Ces abus consistent notamment en un harcèlement policier quasi constant, des expulsions forcées routinières et parfois brutales de campements de fortune, la confiscation et la destruction régulières des tentes, bâches, couvertures et maigres effets personnels, et des obstructions à l’aide humanitaire.

Depuis des années, le Défenseur des droits dénonce une « traque » aux migrants dans le Calaisis, les « traitements dégradants et inhumains » qu’ils subissent, et leur état « d’épuisement physique et mental » qui en résulte. Human Rights Watch et d’autres ont également documenté à maintes reprises le harcèlement policier à l’égard des personnes apportant une aide humanitaire.

Ces abus policiers s’inscrivent dans le cadre plus large d’une politique officielle visant à dissuader les migrants de se rendre et de se regrouper dans le nord de la France en leur rendant la vie la plus misérable possible.

Par ailleurs, l’affirmation du ministre selon laquelle aucun membre des forces de l’ordre intervenant sur le littoral nord n’a été poursuivi en justice est fausse : le tribunal correctionnel de Boulogne-sur-Mer a récemment condamné un CRS pour la violente agression d’un bénévole lors de l’évacuation d’un campement à Calais.
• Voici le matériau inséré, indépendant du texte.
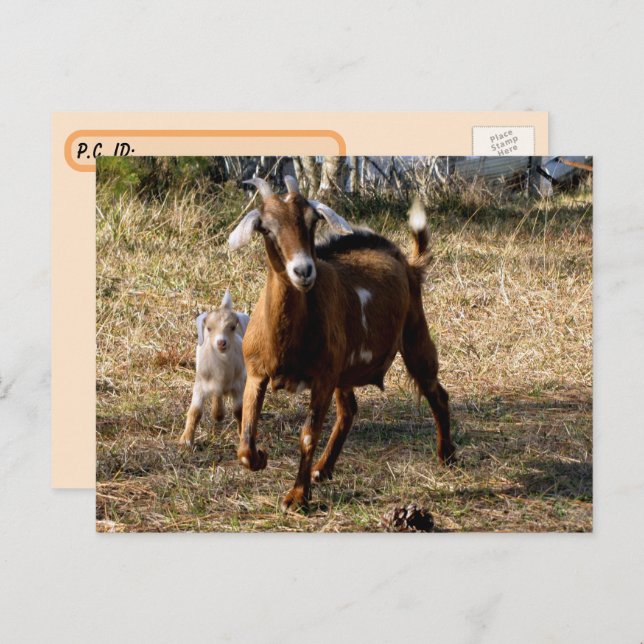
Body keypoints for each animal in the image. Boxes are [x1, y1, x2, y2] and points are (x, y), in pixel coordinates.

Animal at [179, 289, 250, 447]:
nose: (221, 342)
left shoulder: (238, 385)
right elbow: (195, 411)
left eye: (233, 327)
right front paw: (186, 439)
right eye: (209, 328)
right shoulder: (200, 384)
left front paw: (242, 436)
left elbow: (239, 411)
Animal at [228, 175, 455, 510]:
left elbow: (308, 434)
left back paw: (446, 455)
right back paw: (323, 469)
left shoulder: (323, 377)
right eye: (265, 227)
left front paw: (297, 497)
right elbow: (245, 440)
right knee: (349, 410)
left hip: (415, 336)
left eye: (312, 221)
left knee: (436, 393)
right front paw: (261, 458)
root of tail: (408, 263)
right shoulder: (257, 371)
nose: (303, 271)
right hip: (344, 370)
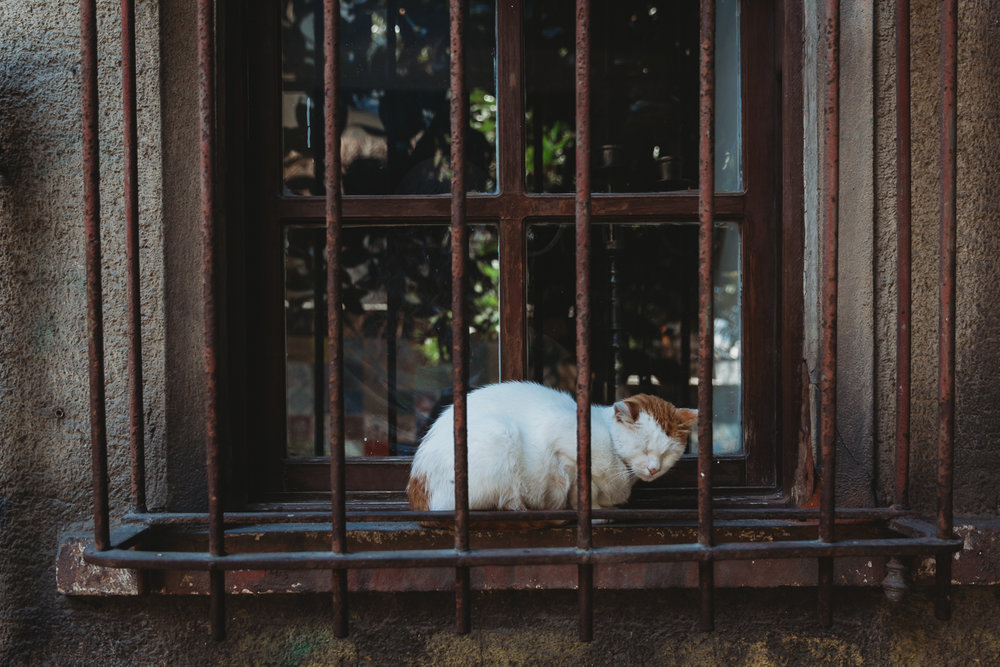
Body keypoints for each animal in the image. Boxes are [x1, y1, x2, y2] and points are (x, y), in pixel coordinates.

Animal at [406, 380, 696, 520]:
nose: (653, 468)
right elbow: (579, 487)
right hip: (499, 432)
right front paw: (592, 511)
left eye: (667, 454)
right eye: (644, 447)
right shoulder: (562, 443)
Ses propos laissant entendre que l’absence de poursuites prouve l’absence d’abus sont profondément fallacieux : les abus sont commis à l’encontre de personnes sans statut légal, qui tentent de survivre pour atteindre le Royaume-Uni le plus vite possible, et qui seront inévitablement réticentes à porter plainte contre la police.

Plutôt que de nier les faits, Gérald Darmanin devrait renoncer à l’approche de son gouvernement qui non seulement ne dissuade pas les nouvelles arrivées dans le nord ni les dangereuses traversées irrégulières de la Manche, mais surtout inflige des souffrances intolérables. Le résultat de cette politique délibérée est loin de toute humanité.